You Are What You Eat: Sustainable Eating

Fruits and vegetables come in all sorts of shapes and sizes, much like current day environmentalists and food activists.   When it comes to what we put in our body the choices are practically endless but we can all agree that we want to be eating foods that are good for us and our environment. Current trends in food-getting have developed several sustainable models of agriculture that you may or may not be aware of. I’d like to introduce you to the key ideas of each here in what is my first blog post ever and this site’s first post relating to our food system. In the future you will be able to find other articles relating to our food system, the environment, and sustainability.

Jean-Talon Market in Summer

Jean-Talon Market in Summer. Photo by Nick Robinson,
Jean-Talon Market in Summer. Photo by Nick Robinson,

Fair Trade Food Products: The Fair Trade certification is a economic and social movement that focuses on helping farmers receive a fair wage for their work and products. It is a market-based approach to sustainable food systems as it aids farmers in developing nations move towards economic sustainability. It also allows farmers to become stakeholders in their industries both locally and internationally. Ensuring the continued growth of their industry and biodiversity. Fair Trade certification is found on products imported from developing nations to developed countries.

Organic Produce: Organic food is produced according to standards that assure the food has been produced without the use of most toxic pesticides and other potentially harmful chemicals. This growing movement is in is contrast to trends that are seeing farmers use more and more pesticides as well as increasing numbers of GMO crop seeds. (Genetically Modified Organisms) Companies such as Monsanto have begun the process of copyrighting genetic variants of seeds creating crops that are resistant to certain pesticides and herbicides as well as they are non-reproducing. The problem is that we don’t know the full effect of these transformations. As well the impact on local farms and traditional methods of farming is grave; particularly in developing nations. These trends signify a destruction of biodiversity as farmers who have cultivated seed varieties for centuries are seeing an end to the viability of their crops. Farmers in developing nations are particularly at risk because they lack the infrastructure and means to compete against large farms that use GMO seeds. More and more farms are shutting down, as it is cheaper to import products then produce them locally. This is forcing thousands of farmers out of work all over the world and leading to escalating scales of poverty.

Organic Meat: The initiative towards organically produced animal products is a means to ensure the meat we are eating is free from excessive hormones and antibiotics. The rise of large scale feed farms and the inhumane practices of said factory farms has led to the degradation of meat products around the world, jeopardizing the safety of the products we eat. Animals in these feedlots are subject to horrible living conditions and subject to diseases produced by such close captivity. That the animal’s diets are drastically changed from traditional grazing practices leads to animals getting sick and being force fed antibiotics to keep them alive long enough for slaughter. Organic meats and animal rearing practices aim to restore traditional methods of animal raising which is both healthier for the animals and the consumers.

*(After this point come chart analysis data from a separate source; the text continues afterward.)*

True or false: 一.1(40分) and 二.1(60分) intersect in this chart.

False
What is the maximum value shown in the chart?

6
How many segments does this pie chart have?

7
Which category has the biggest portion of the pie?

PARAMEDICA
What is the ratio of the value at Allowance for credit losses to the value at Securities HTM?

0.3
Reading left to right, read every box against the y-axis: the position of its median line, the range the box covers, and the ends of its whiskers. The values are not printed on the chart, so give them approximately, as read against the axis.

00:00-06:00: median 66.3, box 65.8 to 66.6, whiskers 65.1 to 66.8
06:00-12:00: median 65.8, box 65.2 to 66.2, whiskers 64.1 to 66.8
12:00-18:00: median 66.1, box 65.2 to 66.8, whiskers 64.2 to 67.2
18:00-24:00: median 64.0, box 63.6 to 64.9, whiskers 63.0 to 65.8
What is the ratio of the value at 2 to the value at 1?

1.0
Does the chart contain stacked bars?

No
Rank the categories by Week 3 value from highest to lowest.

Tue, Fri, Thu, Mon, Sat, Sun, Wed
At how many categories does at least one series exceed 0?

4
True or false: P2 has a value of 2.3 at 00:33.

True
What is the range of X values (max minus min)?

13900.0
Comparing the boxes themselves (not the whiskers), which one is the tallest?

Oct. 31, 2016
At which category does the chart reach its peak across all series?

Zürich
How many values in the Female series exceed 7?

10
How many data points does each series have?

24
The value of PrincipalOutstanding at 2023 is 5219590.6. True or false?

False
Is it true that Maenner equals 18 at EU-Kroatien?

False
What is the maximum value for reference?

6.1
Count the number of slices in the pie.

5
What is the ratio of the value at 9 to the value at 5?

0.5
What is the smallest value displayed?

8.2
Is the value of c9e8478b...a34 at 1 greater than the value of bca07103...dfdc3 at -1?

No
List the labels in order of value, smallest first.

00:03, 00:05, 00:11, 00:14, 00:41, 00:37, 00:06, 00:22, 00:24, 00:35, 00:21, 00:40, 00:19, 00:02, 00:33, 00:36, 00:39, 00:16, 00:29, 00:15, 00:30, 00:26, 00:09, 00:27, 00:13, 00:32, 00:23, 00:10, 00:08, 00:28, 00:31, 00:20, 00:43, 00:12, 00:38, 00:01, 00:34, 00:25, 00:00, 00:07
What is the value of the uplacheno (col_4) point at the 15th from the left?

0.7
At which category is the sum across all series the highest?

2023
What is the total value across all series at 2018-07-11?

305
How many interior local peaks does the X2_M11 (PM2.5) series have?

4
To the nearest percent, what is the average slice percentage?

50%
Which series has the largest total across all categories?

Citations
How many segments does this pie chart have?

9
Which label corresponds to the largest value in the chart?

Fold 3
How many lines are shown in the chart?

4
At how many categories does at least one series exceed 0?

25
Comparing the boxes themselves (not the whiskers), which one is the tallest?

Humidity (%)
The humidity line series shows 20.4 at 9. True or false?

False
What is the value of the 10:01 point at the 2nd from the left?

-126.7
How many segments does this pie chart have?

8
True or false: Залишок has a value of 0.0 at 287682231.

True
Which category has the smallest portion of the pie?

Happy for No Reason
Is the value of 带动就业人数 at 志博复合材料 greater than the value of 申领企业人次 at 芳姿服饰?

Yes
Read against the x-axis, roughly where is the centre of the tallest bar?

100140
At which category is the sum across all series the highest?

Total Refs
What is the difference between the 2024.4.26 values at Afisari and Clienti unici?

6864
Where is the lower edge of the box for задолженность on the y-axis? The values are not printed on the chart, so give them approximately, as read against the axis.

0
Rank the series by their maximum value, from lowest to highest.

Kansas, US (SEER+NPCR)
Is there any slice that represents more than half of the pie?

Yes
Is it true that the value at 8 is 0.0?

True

Locally Produced Foods: The movement towards buying food locally is seeing rejuvenation as our grocery store shelves are being filled with foreign products. Not very long ago people ate food that was produced in the region they lived in, leading to culturally and geographically based diets. As globalization and free trade have taken hold we have seen a drastic rise in imported products even when the same products are grown in our own backyards and on neighborhood farms. The problem that arises is that the farms that support local agriculture are dwindling as imported products take their place. The reason for this is usually that products can be produced at lower costs elsewhere. This leads to the profits and money that would usually stay in our economy being transferred to other countries.   Economically speaking this is disastrous because it is like we are throwing our money away. Buying locally produced products generates triple the revenue and economic spinoffs. One might argue that buying foreign produced food helps support foreign economies, but this is not the case either. Countries that export much of their production do so solely because they can get a better price for it abroad. What this does is it actually deprives the locals from eating the products they produce themselves. Products end up on our shelves while foreign countries still experience food shortages and impoverishment. The environmental costs associated with transporting food from one part of the world to another are an additional reason to support local agriculture. Pollution costs are not taken into consideration at the cash register but each of us pays with the continued degradation of our environment.

What does all this mean and what can the consumer do? People can make the decision to buy locally. When you go to the grocery store ask where your tomatoes come from and ask yourself how this food was produced. Try shopping at farmers markets (Jean-Talon Market, Atwater Market, Amherst Market) and other alternative food sources (They are actually much more fun!) One doesn’t need to completely change their eating habits to act more sustainable. When at the store try finding products that are either organic, fair trade, or locally produced. The act of conscientious consumption alone will make a drastic difference, your food will taste better, and you’ll feel a sense of connection with your diet.